Ammonia-oxidizing microbes control the rate-limiting step of nitrification, a critical ecosystem process, which affects retention and mobility of nitrogen in soil ecosystems. This study investigated substrate (NH4+) and nutrient (K and P) limitation of ammonia-oxidizing bacteria (AOB) and ammonia-oxidizing archaea (AOA) in temperate forest soils at Coweeta Hydrologic Laboratory, a long-term ecological research site in western North Carolina, USA. We investigated substrate and nutrient limitation by amending soils with either ammonium or a nutrient solution containing P and K, then assessing the growth of these organisms during in situ soil incubations. We found substantial growth of both AOA and AOB during all incubations including unamended control incubations. Our results demonstrate that substrate availability limits nitrification by AOB and that high levels of substrate addition inhibit the growth of AOA in these soils. We found no evidence for nutrient limitation of AOB, though nutrient addition indirectly stimulated nitrification by AOB through increased nitrogen mineralization. Our data did suggest nutrient limitation by AOA, though it is unclear whether AOA significantly contribute to ammonia oxidation in this system.

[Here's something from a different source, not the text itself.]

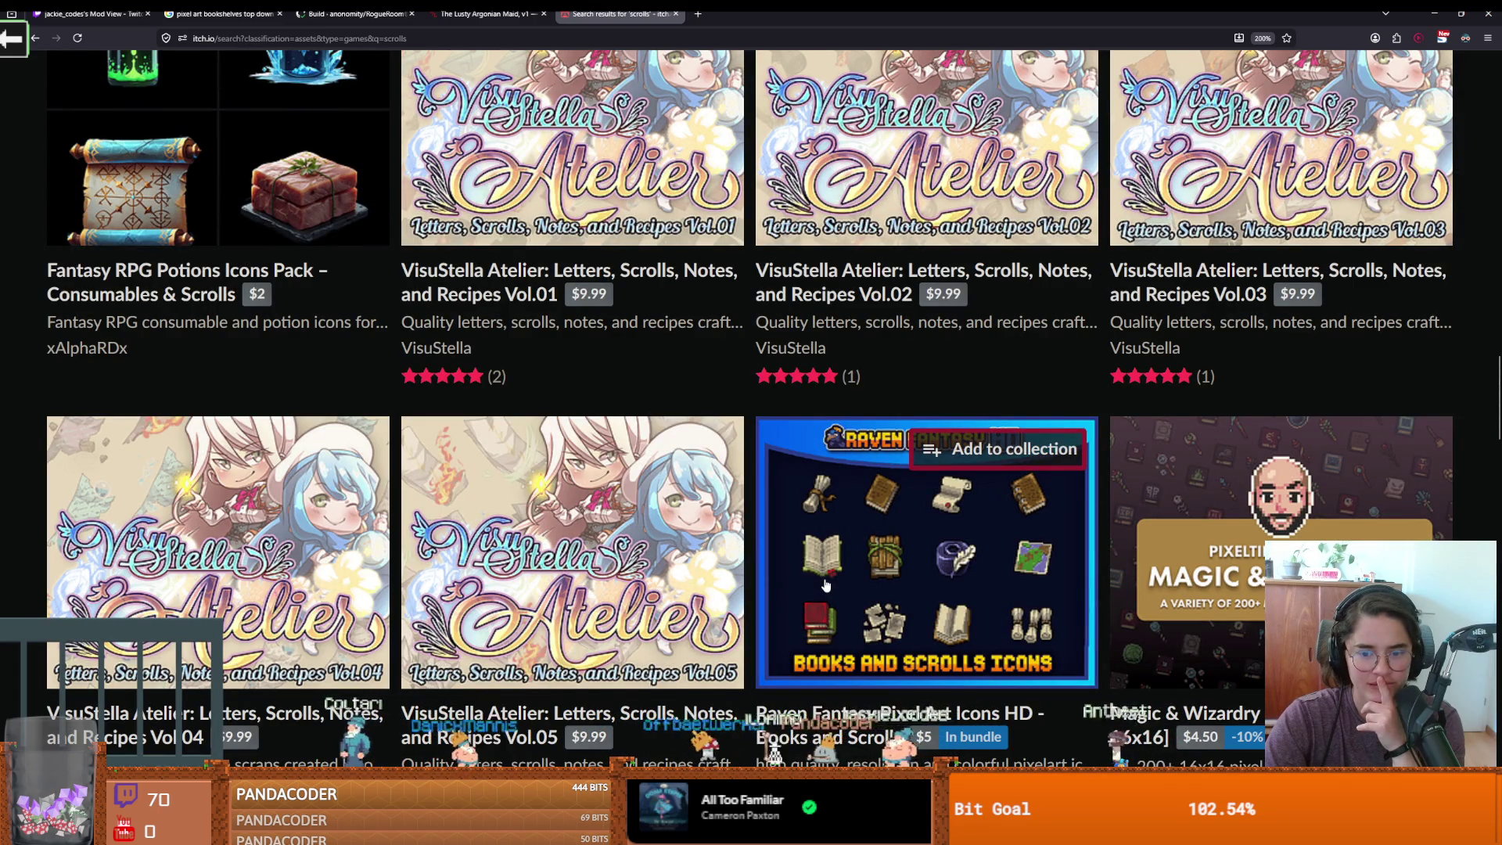
pyautogui.scroll(-1, 825, 585)
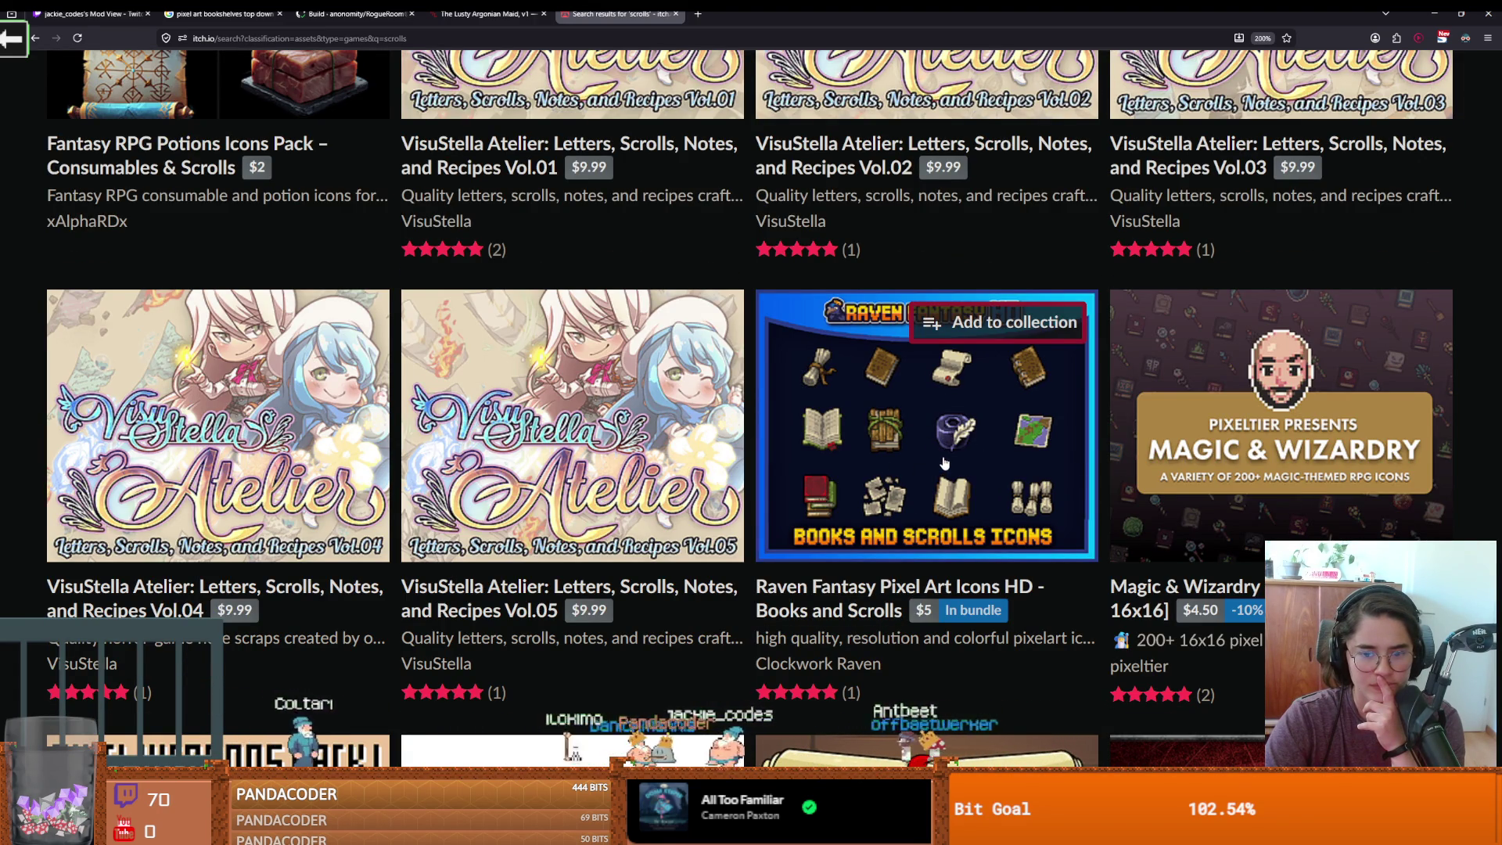
pyautogui.rightClick(858, 588)
pyautogui.click(868, 308)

Furthermore, we show that AOB are responsible for the majority of ammonia oxidation in high substrate, high nutrient conditions. •We assessed growth of ammonia oxidizing bacteria (AOB) and archaea (AOA) during in situ incubations.•We amended forest soil incubations with NH4+ or a nutrient solution containing both P and K.•Both AOA and AOB showed substantial growth during unamended net nitrification incubations.•AOB showed a positive growth response to NH4+ addition while AOA responded to nutrient addition.•Growth of AOB was highly correlated with nitrification across incubations.